DOCUMENT SECTION:
Mineral is a town in Louisa County, Virginia, United States. The population was 474 at the 2020 census. Originally named was Tolersville, the settlement's history of mining engendered its renaming to "Mineral" in 1902.

==History==

Mineral was originally known as Tolersville, but adopted its current name when it incorporated in 1902 due to the mining industry that supported the community. It was the center of gold mining activity in Louisa County; during its heyday, there were fifteen gold mines located within two miles (3 km) of the town. A zinc and lead mine also operated in the area into the 1970s.

Cuckoo, Harris-Poindexter House and Store, and the Mineral Historic District are listed on the National Register of Historic Places.

At 1:51 p.m. on August 23, 2011, a 5.8 magnitude earthquake was centered 5 miles (8 kilometers) south-southwest of Mineral, at a depth of 3.7 miles (6 kilometers). According to Associated Press, it "forced evacuations of all the monuments on the National Mall in Washington and rattled nerves from Florida to Canada." The roof of Mineral's town hall collapsed, and three of the six schools in the county's school system suffered heavy damage. There were no fatalities, and only minor injuries.

==Geography==
According to the United States Census Bureau, the town has a total area of 0.9 sq mi (2.3 km^{2}), all land.

==Demographics==

As of the census of 2000, there were 424 people, 172 households and 115 families residing in the town. The population density was 474.7 per square mile (183.9/km^{2}). There were 196 housing units at an average density of 219.5/sq mi (85.0/km^{2}). The racial makeup of the town was 82.8% White, 9.9% Black, and 7.3% from two or more races.

RECORD EXTRACTS:
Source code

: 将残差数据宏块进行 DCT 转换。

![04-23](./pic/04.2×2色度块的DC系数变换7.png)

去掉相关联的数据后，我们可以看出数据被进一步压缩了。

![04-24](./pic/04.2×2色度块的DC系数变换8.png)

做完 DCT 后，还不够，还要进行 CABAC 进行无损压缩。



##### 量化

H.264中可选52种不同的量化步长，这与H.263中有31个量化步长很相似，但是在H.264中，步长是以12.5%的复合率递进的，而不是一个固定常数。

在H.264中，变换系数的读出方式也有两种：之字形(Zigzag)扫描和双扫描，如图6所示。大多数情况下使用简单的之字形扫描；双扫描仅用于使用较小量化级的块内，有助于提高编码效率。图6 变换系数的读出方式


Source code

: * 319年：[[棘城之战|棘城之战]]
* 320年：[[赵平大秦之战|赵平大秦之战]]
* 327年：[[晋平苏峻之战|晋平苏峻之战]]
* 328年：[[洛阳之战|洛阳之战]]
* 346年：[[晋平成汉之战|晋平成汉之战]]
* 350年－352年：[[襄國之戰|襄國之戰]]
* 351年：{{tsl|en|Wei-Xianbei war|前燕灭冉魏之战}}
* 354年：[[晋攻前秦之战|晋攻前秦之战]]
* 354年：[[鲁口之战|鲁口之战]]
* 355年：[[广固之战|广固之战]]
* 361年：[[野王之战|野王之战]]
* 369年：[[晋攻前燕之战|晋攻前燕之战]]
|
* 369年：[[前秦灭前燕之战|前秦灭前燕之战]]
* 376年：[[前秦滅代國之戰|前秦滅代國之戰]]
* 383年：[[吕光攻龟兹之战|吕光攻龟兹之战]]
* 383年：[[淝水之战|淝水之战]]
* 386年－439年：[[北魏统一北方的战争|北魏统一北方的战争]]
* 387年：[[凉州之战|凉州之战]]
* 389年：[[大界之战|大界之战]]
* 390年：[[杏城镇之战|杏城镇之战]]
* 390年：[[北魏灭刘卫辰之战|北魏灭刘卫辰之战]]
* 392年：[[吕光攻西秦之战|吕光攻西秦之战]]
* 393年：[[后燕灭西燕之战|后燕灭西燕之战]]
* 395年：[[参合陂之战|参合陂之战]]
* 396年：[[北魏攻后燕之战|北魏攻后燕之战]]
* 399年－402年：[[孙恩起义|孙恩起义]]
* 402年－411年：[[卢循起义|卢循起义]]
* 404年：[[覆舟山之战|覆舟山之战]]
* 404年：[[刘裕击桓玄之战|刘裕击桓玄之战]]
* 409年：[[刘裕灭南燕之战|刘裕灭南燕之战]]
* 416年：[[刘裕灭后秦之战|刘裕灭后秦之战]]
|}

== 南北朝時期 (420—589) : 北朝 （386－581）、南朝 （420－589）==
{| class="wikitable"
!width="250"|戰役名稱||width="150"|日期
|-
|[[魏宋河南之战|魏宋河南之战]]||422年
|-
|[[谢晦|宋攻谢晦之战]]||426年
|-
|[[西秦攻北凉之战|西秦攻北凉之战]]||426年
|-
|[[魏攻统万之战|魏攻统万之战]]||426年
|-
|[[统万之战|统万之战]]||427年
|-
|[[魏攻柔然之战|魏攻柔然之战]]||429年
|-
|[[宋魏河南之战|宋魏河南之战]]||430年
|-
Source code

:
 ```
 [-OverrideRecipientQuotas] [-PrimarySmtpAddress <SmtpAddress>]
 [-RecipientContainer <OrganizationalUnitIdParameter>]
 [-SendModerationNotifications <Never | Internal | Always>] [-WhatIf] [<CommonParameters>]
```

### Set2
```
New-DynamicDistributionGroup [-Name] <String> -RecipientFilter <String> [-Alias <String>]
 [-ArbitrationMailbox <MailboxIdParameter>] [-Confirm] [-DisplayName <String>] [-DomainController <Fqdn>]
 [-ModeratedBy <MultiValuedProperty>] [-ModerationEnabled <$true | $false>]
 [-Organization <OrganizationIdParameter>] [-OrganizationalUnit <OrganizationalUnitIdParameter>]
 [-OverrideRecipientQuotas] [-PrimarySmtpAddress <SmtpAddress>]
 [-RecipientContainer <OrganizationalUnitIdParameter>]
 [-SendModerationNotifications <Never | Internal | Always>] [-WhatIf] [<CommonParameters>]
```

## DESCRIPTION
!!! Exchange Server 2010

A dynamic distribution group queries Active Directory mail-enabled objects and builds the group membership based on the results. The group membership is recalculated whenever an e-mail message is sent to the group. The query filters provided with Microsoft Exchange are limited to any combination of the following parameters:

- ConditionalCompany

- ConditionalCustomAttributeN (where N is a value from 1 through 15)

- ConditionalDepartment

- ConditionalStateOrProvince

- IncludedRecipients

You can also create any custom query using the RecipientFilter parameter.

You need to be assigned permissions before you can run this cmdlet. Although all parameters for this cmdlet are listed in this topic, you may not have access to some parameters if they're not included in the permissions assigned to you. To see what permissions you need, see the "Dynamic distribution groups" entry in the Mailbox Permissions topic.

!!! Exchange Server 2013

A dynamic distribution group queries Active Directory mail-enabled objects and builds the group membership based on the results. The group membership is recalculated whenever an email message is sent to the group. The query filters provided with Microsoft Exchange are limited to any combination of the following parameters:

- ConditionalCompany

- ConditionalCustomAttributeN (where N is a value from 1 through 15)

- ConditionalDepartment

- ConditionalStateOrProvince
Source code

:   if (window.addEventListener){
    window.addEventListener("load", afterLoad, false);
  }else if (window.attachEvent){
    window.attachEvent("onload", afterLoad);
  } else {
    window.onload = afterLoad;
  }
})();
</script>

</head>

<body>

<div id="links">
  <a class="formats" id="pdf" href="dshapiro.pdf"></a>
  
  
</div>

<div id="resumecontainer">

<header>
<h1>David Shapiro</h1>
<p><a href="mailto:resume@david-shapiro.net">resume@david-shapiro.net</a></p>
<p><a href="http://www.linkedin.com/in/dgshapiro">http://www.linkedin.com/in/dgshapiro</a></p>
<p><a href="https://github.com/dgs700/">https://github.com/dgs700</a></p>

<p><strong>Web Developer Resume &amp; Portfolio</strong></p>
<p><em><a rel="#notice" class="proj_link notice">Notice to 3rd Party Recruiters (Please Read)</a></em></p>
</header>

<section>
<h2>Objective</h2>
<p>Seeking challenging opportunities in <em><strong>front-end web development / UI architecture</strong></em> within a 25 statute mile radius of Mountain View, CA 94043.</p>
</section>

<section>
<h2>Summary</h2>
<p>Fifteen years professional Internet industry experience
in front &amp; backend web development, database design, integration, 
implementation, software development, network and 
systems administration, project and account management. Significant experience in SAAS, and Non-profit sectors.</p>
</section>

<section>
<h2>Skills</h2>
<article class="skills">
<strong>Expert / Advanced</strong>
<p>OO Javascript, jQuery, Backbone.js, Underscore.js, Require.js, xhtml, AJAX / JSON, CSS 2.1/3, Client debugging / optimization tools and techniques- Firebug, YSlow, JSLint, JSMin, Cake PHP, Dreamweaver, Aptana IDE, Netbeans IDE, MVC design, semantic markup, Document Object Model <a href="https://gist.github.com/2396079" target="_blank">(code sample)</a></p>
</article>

DIRECTIONS:
1. Reproduce everything in the passage on Mineral, Virginia from "Mineral is a" down to "into the 1970s.".
2. According to the passage on Mineral, Virginia, how many gold mines were located within two miles of the town during its heyday?
3. Carry the passage on Mineral, Virginia further, starting after its final sentence.
The rows play no part in this work.

ACTIVITY ANSWERS:
1.
Mineral is a town in Louisa County, Virginia, United States. The population was 474 at the 2020 census. Originally named was Tolersville, the settlement's history of mining engendered its renaming to "Mineral" in 1902.

==History==

Mineral was originally known as Tolersville, but adopted its current name when it incorporated in 1902 due to the mining industry that supported the community. It was the center of gold mining activity in Louisa County; during its heyday, there were fifteen gold mines located within two miles (3 km) of the town. A zinc and lead mine also operated in the area into the 1970s.

2. Fifteen.

3.
There were 172 households, out of which 30.2% had children under the age of 18 living with them, 53.5% were married couples living together, 9.9% had a female householder with no husband present, and 32.6% were non-families. 30.2% of all households were made up of individuals, and 15.1% had someone living alone who was 65 years of age or older. The average household size was 2.47 and the average family size was 3.09.

In the town the population was spread out, with 24.3% of the population under the age of 18, 7.3% from 18 to 24, 27.1% from 25 to 44, 24.1% from 45 to 64, and 17.2% who were 65 years of age or older. The median age was 40 years. For every 100 females, there were 100.0 males. For every 100 females aged 18 and over, there were 88.8 males.

The median income for a household in the town was $37,500, and the median income for a family was $49,000. Males had a median income of $34,375 versus $24,063 for females. The per capita income was $19,397. About 4.5% of families and 6.4% of the population were below the poverty line, including 5.2% of those under age 18 and 3.9% of those age 65 or over.

Historical population
| Census | Pop. | Note | %± |
| 1910 | 260 |  | — |
| 1920 | 408 |  | 56.9% |
| 1930 | 416 |  | 2.0% |
| 1940 | 427 |  | 2.6% |
| 1950 | 414 |  | −3.0% |
| 1960 | 366 |  | −11.6% |
| 1970 | 397 |  | 8.5% |
| 1980 | 399 |  | 0.5% |
| 1990 | 471 |  | 18.0% |
| 2000 | 424 |  | −10.0% |
| 2010 | 467 |  | 10.1% |
| 2020 | 470 |  | 0.6% |
U.S. Decennial Census

==Education==
The Louisa County Public Schools includes Louisa County High School and Louisa County Middle School.